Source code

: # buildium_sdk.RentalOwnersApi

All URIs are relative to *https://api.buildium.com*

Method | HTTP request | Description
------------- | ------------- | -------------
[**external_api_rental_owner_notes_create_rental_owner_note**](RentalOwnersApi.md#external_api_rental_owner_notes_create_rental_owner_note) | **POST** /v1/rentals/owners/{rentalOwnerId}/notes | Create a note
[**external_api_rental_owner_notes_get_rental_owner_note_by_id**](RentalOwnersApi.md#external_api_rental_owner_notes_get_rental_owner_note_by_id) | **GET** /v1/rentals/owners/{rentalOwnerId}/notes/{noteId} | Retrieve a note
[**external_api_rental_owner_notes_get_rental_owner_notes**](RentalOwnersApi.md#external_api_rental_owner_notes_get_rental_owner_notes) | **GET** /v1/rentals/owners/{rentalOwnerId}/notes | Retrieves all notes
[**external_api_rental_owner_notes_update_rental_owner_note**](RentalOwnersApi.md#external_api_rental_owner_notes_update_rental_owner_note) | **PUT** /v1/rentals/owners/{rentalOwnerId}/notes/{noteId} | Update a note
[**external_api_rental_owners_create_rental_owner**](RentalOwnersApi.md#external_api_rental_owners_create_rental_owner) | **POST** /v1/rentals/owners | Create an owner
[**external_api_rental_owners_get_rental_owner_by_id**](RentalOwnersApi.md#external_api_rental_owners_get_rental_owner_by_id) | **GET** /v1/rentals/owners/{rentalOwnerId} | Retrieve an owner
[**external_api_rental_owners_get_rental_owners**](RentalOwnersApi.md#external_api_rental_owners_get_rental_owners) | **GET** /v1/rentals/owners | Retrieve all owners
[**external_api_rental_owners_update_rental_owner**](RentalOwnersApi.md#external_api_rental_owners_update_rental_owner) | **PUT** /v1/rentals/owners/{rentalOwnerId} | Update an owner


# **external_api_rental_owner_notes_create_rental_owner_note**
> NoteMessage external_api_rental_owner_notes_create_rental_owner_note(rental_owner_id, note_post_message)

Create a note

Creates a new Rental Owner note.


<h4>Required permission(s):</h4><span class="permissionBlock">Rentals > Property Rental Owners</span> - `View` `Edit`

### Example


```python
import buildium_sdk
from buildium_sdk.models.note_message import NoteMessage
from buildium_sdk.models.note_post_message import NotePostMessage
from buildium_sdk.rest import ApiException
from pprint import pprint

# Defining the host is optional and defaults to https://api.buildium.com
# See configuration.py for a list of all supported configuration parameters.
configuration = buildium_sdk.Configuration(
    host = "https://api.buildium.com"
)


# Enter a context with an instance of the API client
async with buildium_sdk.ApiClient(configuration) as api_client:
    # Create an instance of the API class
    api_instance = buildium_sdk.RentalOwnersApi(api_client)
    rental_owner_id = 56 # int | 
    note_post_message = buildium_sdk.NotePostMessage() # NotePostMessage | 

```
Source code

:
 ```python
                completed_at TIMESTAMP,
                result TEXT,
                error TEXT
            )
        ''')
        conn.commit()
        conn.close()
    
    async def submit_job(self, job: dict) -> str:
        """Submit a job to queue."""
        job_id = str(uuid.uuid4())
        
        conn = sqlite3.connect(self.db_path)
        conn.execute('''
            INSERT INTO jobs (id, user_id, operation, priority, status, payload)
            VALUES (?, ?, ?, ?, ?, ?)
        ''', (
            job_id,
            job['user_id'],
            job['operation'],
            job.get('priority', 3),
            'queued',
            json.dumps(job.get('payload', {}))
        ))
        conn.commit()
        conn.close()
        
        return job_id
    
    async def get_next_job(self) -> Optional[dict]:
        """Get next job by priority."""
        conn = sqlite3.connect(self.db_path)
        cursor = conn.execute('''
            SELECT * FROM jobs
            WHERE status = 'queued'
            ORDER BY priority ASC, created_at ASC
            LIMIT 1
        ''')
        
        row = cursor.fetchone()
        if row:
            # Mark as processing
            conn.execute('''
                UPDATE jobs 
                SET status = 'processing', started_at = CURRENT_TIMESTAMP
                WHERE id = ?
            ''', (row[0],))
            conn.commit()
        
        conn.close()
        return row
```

════

### Work to complete
Copy out each entry exactly, leaving nothing out.

### Answer to the exercise
Source code

: # buildium_sdk.RentalOwnersApi

All URIs are relative to *https://api.buildium.com*

Method | HTTP request | Description
------------- | ------------- | -------------
[**external_api_rental_owner_notes_create_rental_owner_note**](RentalOwnersApi.md#external_api_rental_owner_notes_create_rental_owner_note) | **POST** /v1/rentals/owners/{rentalOwnerId}/notes | Create a note
[**external_api_rental_owner_notes_get_rental_owner_note_by_id**](RentalOwnersApi.md#external_api_rental_owner_notes_get_rental_owner_note_by_id) | **GET** /v1/rentals/owners/{rentalOwnerId}/notes/{noteId} | Retrieve a note
[**external_api_rental_owner_notes_get_rental_owner_notes**](RentalOwnersApi.md#external_api_rental_owner_notes_get_rental_owner_notes) | **GET** /v1/rentals/owners/{rentalOwnerId}/notes | Retrieves all notes
[**external_api_rental_owner_notes_update_rental_owner_note**](RentalOwnersApi.md#external_api_rental_owner_notes_update_rental_owner_note) | **PUT** /v1/rentals/owners/{rentalOwnerId}/notes/{noteId} | Update a note
[**external_api_rental_owners_create_rental_owner**](RentalOwnersApi.md#external_api_rental_owners_create_rental_owner) | **POST** /v1/rentals/owners | Create an owner
[**external_api_rental_owners_get_rental_owner_by_id**](RentalOwnersApi.md#external_api_rental_owners_get_rental_owner_by_id) | **GET** /v1/rentals/owners/{rentalOwnerId} | Retrieve an owner
[**external_api_rental_owners_get_rental_owners**](RentalOwnersApi.md#external_api_rental_owners_get_rental_owners) | **GET** /v1/rentals/owners | Retrieve all owners
[**external_api_rental_owners_update_rental_owner**](RentalOwnersApi.md#external_api_rental_owners_update_rental_owner) | **PUT** /v1/rentals/owners/{rentalOwnerId} | Update an owner


# **external_api_rental_owner_notes_create_rental_owner_note**
> NoteMessage external_api_rental_owner_notes_create_rental_owner_note(rental_owner_id, note_post_message)

Create a note

Creates a new Rental Owner note.


<h4>Required permission(s):</h4><span class="permissionBlock">Rentals > Property Rental Owners</span> - `View` `Edit`

### Example


```python
import buildium_sdk
from buildium_sdk.models.note_message import NoteMessage
from buildium_sdk.models.note_post_message import NotePostMessage
from buildium_sdk.rest import ApiException
from pprint import pprint

# Defining the host is optional and defaults to https://api.buildium.com
# See configuration.py for a list of all supported configuration parameters.
configuration = buildium_sdk.Configuration(
    host = "https://api.buildium.com"
)


# Enter a context with an instance of the API client
async with buildium_sdk.ApiClient(configuration) as api_client:
    # Create an instance of the API class
    api_instance = buildium_sdk.RentalOwnersApi(api_client)
    rental_owner_id = 56 # int | 
    note_post_message = buildium_sdk.NotePostMessage() # NotePostMessage | 

```
Source code

:
 ```python
                completed_at TIMESTAMP,
                result TEXT,
                error TEXT
            )
        ''')
        conn.commit()
        conn.close()
    
    async def submit_job(self, job: dict) -> str:
        """Submit a job to queue."""
        job_id = str(uuid.uuid4())
        
        conn = sqlite3.connect(self.db_path)
        conn.execute('''
            INSERT INTO jobs (id, user_id, operation, priority, status, payload)
            VALUES (?, ?, ?, ?, ?, ?)
        ''', (
            job_id,
            job['user_id'],
            job['operation'],
            job.get('priority', 3),
            'queued',
            json.dumps(job.get('payload', {}))
        ))
        conn.commit()
        conn.close()
        
        return job_id
    
    async def get_next_job(self) -> Optional[dict]:
        """Get next job by priority."""
        conn = sqlite3.connect(self.db_path)
        cursor = conn.execute('''
            SELECT * FROM jobs
            WHERE status = 'queued'
            ORDER BY priority ASC, created_at ASC
            LIMIT 1
        ''')
        
        row = cursor.fetchone()
        if row:
            # Mark as processing
            conn.execute('''
                UPDATE jobs 
                SET status = 'processing', started_at = CURRENT_TIMESTAMP
                WHERE id = ?
            ''', (row[0],))
            conn.commit()
        
        conn.close()
        return row
```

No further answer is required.